While we're thinking of the GUI, the Windows XP default theme is very much against my liking. It looks ugly (I feel), the desktop background looks like a Teletubbies scene, and it is not even consistant with older Windows versions. As I remember, the default desktop in every other version since the atrocity that was Win95 has been plain blue, with silver (well, grey) borders, scrollbars, and task bar, blue active titlebars, and dark grey inactive title bars. Now that has been thrown out the window by default.
Ever been annoyed by the little popups that Windows polutes your screen with? You know the ones, "Click here to start", "Windows has hidden inactive icons", etc. They are Windows wanting you to mould to it. Linux you mould to you.

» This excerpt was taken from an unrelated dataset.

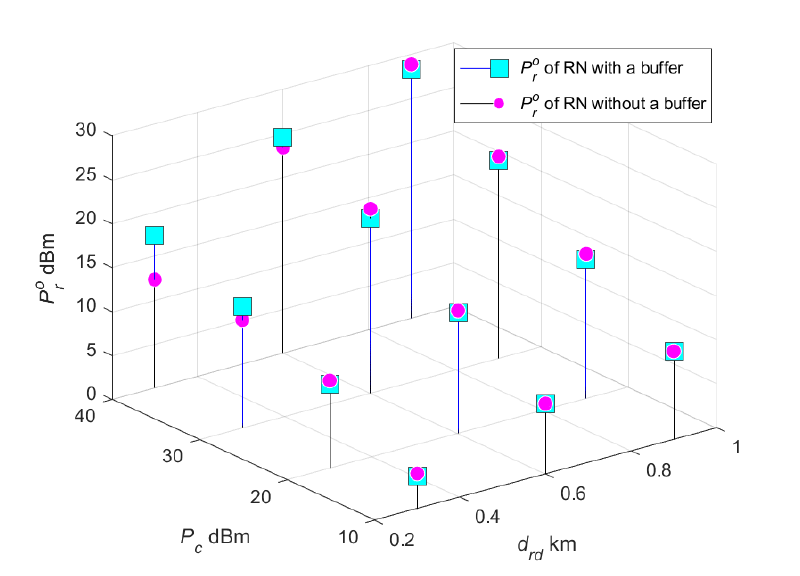
Figure 6. Optimal power P o r of RN with and without a buffer over d rd and P c , where P o r is obtained from the results in Figure 5.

The Windows Registry is the worst idea I have ever come across. It breaks alot of things if you try to change them slightly... try copying your program files folder elsewhere, and see how much works. You can't change the location or setup of the registry, which is how spyware can change IE's home page: it knows exactly where to find it. If it wasn't for Windows being 1) monolithic, and 2) insistant upon this use of the registry, this wouldn't be nearly as easy.

And then, ofcourse, there's the traditional matter: security. Windows XP | Fedora Core 2 | Gentoo Linux | Debian GNU/Linux | Slackware Linux | Redhat Linux | MandrakeLinux.
'Nuff said.
And before you go spouting out crap about "it's only more secure because it isn't as popular", Apache is far more popular than Windows Server.

EDIT: Ofcourse, I forgot to also mention: Linux is FREE. That is, GNU Free. Download it, use it, give it away, modify it, sell it, do whatever the hell you want to it, so long as you let others do the same. In other words, no matter how you got Linux, be it from a compiled distro, or getting everything yourself, you have a guaranteed right to help your friends (or neighbours, or business partners, or any random person on the street) by giving all or part of it too them, and even make profit while your doing it. You don't need to worry about legal or moral issues, you don't need to worry about bypassing CD protection methods, you don't need to risk installing spyware onto your system to get keys or serial numbers. Free as in freedom.